What are the challenges specific to the Indian database community?

Diversity of data types, ensuring data security and privacy, and non-volatile memory are some of the challenges to the worldwide community. Currently, you have the hard disk which is the permanent memory, and the main memory or RAM, which is temporary. The moment you switch off the computer, the data is lost. There are a few MNCs and groups trying to change this, to make memory non-volatile. Lack of data compliance standards and presence of data in different languages and formats is a major challenge in India.

What are the opportunities available to those wanting to pursue a career in this field?

In recent years, several MNCs have started creating development groups in India to work on engine-related issues, and they are all clamouring to hire students with the requisite skill-sets. So, rather than just being another cog in the wheel, students who are willing to get their hands dirty will find themselves much in demand.

How can research in database systems offer solutions to the problem of language that comes in the way of connectivity at times?

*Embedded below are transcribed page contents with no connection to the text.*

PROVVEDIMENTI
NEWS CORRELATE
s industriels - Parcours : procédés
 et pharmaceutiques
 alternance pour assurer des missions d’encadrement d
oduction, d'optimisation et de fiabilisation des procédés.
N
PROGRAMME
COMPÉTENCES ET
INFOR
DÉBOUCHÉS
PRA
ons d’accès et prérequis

If you keyed in, let’s say,p names of students asking for their addresses in a particular database, you will get the results faster in English than in Kannada or Hindi. There is a bias among commercial software that give preferential treatment for data stored in European languages. We are trying to make it a level playing field, fair and democratic. The problem is it is not a pressing commercial need, yet. This requires the development of novel storage architecture, design of new query operators and a supporting algebra for efficient syntactic and semantic matching across languages.